Comme le Weather Underground, Jane’s Revenge sait que son mouvement doit devenir plus militant. Pourtant, il commet l’erreur de confondre militantisme et violence. Comment le mouvement pour la justice reproductive peut-il devenir plus militant sans intensifier nos tactiques pour imiter celles de nos adversaires – sans rencontrer la violence avec plus de violence ?

Comment le mouvement pour la justice reproductive peut-il devenir plus militant sans intensifier nos tactiques pour imiter celles de nos adversaires ?

Un exemple peut être trouvé dans l’autre inspiration de Jane’s Revenge : Chicago’s Jane Collective. Comme le montre le beau film “The Janes”, les femmes du collectif ont donné à chaque client des soins d’avortement compatissants, respectueux et assidûment excellents. Jane a facturé autant que le patient pouvait payer, y compris rien. Lorsqu’elles ont décidé de former Jane, la plupart des femmes étaient déjà impliquées dans les droits civiques, l’anti-guerre et l’activisme féministe. Certains avaient pris des risques physiques, faisant face à des chahuteurs lanceurs de bouteilles lors de marches pour les droits civiques à Chicago ou se rendant au Mississippi lors des Freedom Rides du Student Nonviolent Coordinating Committee pour inscrire les électeurs afro-américains. Ce qu’ils étaient sur le point de faire n’était pas une transgression banale : l’avortement était un crime dans l’Illinois, passible d’une peine de un à dix ans par accusation. Mais elles étaient frustrées par la politique féministe comme d’habitude. Comme Jane’s Revenge, ils aspiraient à l’action directe.

Les Janes ont rendu un service nécessaire, mais ils ne se considéraient pas comme une organisation de services. Ils se considéraient comme des praticiens de la désobéissance civile non violente. “Il y avait une obligation philosophique de notre part… de ne pas respecter une loi qui ne respecte pas les femmes”, a déclaré une femme interviewée dans le film. Un autre membre a qualifié d'”acte révolutionnaire” d’aider une femme à mettre fin à sa grossesse et à reprendre sa vie en main.

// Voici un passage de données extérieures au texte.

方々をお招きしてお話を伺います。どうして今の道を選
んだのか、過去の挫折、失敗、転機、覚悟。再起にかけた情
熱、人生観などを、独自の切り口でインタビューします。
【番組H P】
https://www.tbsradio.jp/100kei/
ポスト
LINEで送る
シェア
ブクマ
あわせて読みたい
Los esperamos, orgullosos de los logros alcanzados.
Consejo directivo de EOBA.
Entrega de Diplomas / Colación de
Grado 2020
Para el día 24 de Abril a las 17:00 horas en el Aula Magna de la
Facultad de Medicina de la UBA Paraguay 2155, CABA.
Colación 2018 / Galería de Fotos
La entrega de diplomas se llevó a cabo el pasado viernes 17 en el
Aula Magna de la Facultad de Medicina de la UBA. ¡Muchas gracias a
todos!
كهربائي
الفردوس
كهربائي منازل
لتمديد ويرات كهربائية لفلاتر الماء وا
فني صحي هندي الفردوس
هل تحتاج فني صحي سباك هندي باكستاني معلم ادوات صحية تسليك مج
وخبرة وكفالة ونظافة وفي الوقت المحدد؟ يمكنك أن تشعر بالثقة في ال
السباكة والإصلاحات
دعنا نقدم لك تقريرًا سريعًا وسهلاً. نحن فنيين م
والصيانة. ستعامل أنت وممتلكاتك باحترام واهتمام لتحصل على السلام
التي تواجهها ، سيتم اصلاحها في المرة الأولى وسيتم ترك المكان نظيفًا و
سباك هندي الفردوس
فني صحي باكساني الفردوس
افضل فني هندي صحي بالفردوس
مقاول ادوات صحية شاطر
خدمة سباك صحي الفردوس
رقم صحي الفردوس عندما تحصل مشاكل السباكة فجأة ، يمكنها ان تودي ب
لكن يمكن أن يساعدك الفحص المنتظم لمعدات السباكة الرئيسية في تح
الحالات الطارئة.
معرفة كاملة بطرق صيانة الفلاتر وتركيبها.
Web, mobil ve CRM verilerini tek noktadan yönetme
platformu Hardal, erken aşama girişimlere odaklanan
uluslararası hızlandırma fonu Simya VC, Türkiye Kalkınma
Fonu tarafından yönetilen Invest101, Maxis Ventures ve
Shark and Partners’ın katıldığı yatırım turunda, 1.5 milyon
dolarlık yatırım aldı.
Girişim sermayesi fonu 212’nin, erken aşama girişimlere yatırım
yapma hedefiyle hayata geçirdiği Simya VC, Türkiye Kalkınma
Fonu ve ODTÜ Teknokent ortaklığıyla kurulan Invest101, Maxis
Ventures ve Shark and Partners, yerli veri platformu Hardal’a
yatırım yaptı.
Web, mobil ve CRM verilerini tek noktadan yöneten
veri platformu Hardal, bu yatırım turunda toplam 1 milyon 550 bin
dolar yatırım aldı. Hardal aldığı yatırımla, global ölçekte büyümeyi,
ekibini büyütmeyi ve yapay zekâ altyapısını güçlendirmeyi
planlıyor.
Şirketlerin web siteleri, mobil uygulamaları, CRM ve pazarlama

Pour Boudin, “l’incident du camion Brink’s et son arrestation ont provoqué une crise et une transformation”, a écrit Rachael Bedard dans le New Yorker, mais cela n’a pas affaibli son engagement en faveur d’un changement social radical, qu’elle a réalisé dans le service et l’organisation tout au long de son incarcération. Lorsqu’elle a finalement été libérée en 2003, Boudin a continué à travailler pour la justice, jusqu’à ce qu’elle soit trop affaiblie par le cancer qui l’a tuée le mois dernier. “La leçon qu’elle a apprise n’était pas ‘Je ne devrais pas consacrer ma vie à la lutte'”, a déclaré le fils de Boudin, Chesa, à Bedard. “La leçon qu’elle a apprise, définitivement et à travers la tragédie, était” La violence n’est pas productive “.”